* **EXTRACT TO READ**:
---
I'll take "Displays of Wit" for $500, Alex
Let's start with discussion of Mrs Ferrars's "forgiveness" of Edward, which opens the chapter. These first three paragraphs nearly cause paper cuts, Austen's wit is so sharp here (then again, she's always been in fine form when taking on Mrs Ferrars - I suspect it highly likely that Mrs Ferrars was an effigy for some person or persons in real life whom Austen really wanted to put down, but I cannot, of course, prove it):
After a proper resistance on the part of Mrs Ferrars, just so violent and so steady as to preserve her from that reproach which she always seemed fearful of incurring, the reproach of being too amiable, Edward was admitted to her presence, and pronounced to be again her son.Turns out that when Fanny married John Dashwood, she got 10,000 pounds from Mrs Ferrars for her trouble - and Mrs Ferrars decides to extend the same gift to Edward and Elinor. With that kind of money in the bank, they'd be able to draw down at least 500 pounds per annum (and perhaps as much as 1,000 pounds, depending on whose financial assessments of the times you read) - when added to the 250 from the living at Delaford and Edward's 3,000 pound fortune (150-300 pounds per annum in interest), they achieved a comfortable competence and could marry stat.
Her family had of late been exceedingly fluctuating. For many years of her life she had had two sons; but the crime and annihilation of Edward a few weeks ago, had robbed her of one; the similar annihilation of Robert had left her for a fortnight without any; and now, by the resuscitation of Edward, she had one again.
---
* **TASKS TO PERFORM**:
**1)** Echo the passage in the commentary on Mrs Ferrars word for word, starting with "Her family had" and going on through "had one again.".
**2)** Condense the paragraph of the commentary on Mrs Ferrars that begins "Let's start with discussion" into a shorter version that keeps its main points.

* **STORED DATA**:
---
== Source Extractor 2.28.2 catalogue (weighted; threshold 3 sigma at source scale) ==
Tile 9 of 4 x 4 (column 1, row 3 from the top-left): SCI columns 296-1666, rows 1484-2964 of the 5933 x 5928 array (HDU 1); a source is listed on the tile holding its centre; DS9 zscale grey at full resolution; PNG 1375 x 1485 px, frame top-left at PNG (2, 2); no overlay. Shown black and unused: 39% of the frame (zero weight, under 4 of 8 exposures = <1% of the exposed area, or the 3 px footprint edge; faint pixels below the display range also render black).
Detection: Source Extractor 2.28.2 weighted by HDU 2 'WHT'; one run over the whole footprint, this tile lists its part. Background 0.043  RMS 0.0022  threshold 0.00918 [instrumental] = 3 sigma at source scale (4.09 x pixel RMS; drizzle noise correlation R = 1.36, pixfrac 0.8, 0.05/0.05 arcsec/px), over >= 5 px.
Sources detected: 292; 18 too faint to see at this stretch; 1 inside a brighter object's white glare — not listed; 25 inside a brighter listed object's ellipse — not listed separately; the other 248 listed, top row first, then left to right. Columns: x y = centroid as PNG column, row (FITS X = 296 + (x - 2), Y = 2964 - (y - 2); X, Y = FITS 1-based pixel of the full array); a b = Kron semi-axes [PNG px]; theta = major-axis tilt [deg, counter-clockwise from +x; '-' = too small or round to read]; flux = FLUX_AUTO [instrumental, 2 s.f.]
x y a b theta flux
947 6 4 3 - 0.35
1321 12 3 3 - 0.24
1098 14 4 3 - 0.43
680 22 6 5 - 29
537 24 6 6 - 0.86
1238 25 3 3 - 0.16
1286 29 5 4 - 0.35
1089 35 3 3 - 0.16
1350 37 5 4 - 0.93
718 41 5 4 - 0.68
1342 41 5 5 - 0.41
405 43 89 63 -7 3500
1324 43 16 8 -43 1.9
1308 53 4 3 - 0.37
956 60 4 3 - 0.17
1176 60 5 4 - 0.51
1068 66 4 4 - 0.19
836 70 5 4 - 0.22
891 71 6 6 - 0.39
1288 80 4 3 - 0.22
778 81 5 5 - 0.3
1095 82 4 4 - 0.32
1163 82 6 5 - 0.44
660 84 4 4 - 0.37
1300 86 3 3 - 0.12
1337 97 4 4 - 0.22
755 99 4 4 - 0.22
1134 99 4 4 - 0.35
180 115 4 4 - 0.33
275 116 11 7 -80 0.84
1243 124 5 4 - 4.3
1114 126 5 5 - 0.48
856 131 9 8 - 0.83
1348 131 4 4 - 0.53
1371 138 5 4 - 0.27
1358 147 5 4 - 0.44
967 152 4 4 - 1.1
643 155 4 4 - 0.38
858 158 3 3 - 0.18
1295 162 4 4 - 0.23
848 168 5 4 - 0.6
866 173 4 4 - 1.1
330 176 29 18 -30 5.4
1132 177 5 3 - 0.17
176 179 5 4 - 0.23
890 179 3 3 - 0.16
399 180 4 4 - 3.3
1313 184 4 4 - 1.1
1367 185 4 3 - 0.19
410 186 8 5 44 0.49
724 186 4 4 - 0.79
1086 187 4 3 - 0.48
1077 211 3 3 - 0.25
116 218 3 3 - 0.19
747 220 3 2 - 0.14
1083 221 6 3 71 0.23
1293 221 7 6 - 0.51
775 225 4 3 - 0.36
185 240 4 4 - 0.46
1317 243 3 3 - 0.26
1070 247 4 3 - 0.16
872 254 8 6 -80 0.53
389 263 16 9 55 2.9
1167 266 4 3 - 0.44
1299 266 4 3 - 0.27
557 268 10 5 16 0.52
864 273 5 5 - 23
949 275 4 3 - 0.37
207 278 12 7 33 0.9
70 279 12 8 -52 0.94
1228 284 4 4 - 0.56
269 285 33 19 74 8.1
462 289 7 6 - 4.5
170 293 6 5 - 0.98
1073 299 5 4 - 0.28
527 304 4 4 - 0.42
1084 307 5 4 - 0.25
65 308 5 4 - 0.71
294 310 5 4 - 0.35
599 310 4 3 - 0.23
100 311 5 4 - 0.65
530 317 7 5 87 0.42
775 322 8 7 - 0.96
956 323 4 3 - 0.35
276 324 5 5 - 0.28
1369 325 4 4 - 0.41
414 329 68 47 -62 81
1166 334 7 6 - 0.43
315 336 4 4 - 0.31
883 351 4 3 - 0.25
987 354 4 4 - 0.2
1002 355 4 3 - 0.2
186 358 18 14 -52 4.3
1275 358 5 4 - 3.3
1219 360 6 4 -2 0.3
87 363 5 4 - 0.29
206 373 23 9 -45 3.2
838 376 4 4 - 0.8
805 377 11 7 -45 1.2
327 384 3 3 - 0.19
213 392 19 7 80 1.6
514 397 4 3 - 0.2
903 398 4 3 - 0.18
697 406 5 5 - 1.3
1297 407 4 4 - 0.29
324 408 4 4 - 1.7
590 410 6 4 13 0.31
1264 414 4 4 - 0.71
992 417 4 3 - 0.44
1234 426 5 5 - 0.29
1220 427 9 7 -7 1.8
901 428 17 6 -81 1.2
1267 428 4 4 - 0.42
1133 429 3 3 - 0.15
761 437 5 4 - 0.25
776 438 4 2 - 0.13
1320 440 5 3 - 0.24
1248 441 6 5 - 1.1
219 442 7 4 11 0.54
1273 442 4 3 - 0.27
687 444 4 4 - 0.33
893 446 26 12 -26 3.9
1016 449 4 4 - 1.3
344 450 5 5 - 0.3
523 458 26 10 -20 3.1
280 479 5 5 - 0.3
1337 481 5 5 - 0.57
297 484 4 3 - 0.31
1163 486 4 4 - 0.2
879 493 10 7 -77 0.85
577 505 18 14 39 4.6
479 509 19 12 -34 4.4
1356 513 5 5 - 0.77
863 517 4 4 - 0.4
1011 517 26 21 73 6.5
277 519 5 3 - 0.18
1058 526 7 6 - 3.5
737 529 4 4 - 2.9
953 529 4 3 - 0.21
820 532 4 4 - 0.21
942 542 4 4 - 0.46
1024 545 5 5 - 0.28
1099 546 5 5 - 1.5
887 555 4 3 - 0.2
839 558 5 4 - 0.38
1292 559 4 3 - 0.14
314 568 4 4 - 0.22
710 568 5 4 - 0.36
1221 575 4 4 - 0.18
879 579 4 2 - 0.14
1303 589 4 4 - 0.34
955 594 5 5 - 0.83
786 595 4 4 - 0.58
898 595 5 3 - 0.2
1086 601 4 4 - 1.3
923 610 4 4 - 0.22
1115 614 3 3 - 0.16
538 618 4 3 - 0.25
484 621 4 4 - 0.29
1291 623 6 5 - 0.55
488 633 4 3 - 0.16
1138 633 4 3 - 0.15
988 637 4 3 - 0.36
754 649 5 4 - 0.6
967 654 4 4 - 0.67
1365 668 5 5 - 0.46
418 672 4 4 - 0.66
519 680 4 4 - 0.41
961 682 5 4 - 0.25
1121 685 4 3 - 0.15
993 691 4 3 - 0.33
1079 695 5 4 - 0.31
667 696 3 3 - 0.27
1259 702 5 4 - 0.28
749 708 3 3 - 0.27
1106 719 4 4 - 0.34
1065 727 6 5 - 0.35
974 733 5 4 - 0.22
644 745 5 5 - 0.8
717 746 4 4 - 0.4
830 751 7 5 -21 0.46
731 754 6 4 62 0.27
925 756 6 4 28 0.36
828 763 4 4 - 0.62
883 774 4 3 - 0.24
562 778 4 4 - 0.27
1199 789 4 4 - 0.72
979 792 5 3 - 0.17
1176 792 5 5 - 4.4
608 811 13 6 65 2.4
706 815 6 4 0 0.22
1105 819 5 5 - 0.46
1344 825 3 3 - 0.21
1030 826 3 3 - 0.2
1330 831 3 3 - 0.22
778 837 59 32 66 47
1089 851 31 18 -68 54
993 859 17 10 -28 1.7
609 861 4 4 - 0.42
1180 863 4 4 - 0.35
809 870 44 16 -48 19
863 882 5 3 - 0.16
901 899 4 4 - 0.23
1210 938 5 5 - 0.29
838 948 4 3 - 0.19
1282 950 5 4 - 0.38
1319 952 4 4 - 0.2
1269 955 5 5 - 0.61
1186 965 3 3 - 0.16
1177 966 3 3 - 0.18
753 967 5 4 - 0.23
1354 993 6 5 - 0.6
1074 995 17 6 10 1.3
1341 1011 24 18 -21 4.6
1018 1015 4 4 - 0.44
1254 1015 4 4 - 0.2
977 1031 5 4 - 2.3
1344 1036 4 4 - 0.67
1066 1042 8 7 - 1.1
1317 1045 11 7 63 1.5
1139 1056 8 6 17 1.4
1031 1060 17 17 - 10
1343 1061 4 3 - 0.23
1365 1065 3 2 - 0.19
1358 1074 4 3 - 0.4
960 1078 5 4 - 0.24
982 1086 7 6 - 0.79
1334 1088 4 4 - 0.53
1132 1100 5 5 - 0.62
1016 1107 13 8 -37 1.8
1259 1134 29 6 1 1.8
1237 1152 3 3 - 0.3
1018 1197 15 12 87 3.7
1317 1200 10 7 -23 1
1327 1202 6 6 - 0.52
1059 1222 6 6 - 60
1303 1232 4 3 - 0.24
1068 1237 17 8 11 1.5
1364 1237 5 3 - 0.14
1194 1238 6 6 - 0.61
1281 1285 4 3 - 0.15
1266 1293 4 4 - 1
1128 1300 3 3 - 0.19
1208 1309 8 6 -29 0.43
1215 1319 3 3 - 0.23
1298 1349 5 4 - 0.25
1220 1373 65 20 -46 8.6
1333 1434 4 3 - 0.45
---
* **RESPONSES FOR EACH TASK**:
**1)**
Her family had of late been exceedingly fluctuating. For many years of her life she had had two sons; but the crime and annihilation of Edward a few weeks ago, had robbed her of one; the similar annihilation of Robert had left her for a fortnight without any; and now, by the resuscitation of Edward, she had one again.

**2)** The discussion opens with Mrs Ferrars's "forgiveness" of Edward, which begins the chapter. Austen's wit is especially sharp in these first three paragraphs, as it usually is when she takes on Mrs Ferrars. The writer suspects Mrs Ferrars was modeled on one or more real people Austen wanted to put down, but admits this cannot be proved.